Sara J. Duncan of Selma, Alabama was General Superintendent of the Women's Home and Foreign Missionary Society of the African Methodist Episcopal (A.M.E.) Church and Episcopal Secretary of the Sixth District for ten consecutive years. She published Progressive Missions in the South and Addresses in 1906 as "a sketch of the doings and labors of the women of our race"(8). Directed toward an African American readership at large, Duncan intends this work to be of specific benefit to black women and tellingly ends her dedication, "To the young women who write and ask prayers and encouragement, and all into whose hands this little volume may chance to fall, with the prayer for the highest literacy, moral and spiritual excellence that can come to a race of useful women, is this dedicated."
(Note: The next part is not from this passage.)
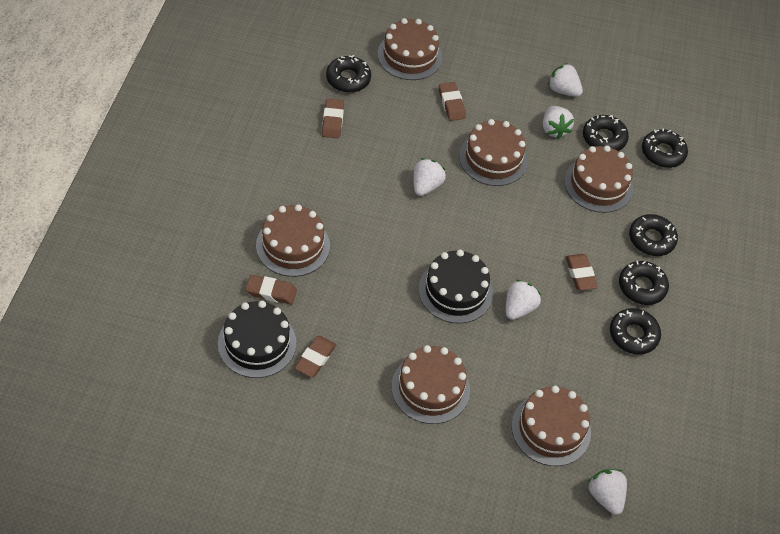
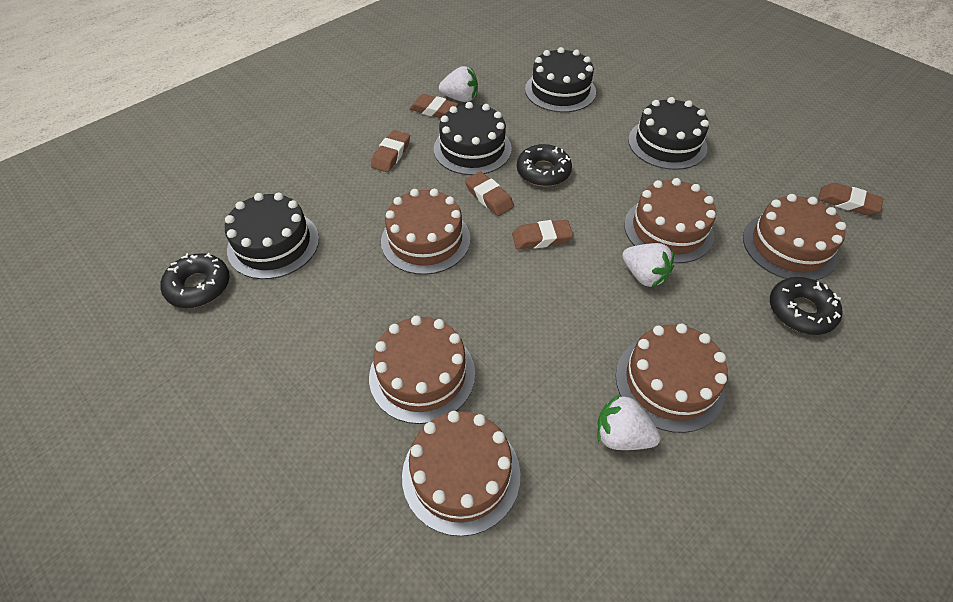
black cake: [218,301,296,378] [419,250,493,323] = 2 -> [225,193,319,279] [434,102,512,175] [525,47,596,113] [628,97,709,170] = 4
black donut: [326,55,371,93] [583,115,629,151] [610,308,661,354] [619,261,669,305] [629,214,678,256] [642,128,688,168] = 6 -> [160,253,230,308] [517,144,572,187] [770,277,843,335] = 3
white strawberry: [414,158,446,196] [506,280,541,320] [543,106,574,139] [548,63,583,97] [587,469,627,515] = 5 -> [439,66,478,102] [597,394,661,450] [622,243,674,287] = 3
Progressive Missions includes a large collection of biographical sketches of missionary workers and clergy, addresses regarding A.M.E. Church missions, reports, and illustrations relevant to the subject of Christian missions. It includes an introduction by A.M.E. Bishop Henry McNeal Turner, who suggests that all other areas of study and application pale in importance to that of Christian missions, "while the world of mankind is so barbarous" (8). Duncan relates this discussion of missions to the importance of education among blacks.

The place of women as missionaries is given much attention, as well as the need for blacks to emphasize missions to Africa. Another topic that is given attention is that of lynching in America. Readers interested in A.M.E. history, history of missions, and women's history will find Progressive Missions a useful resource.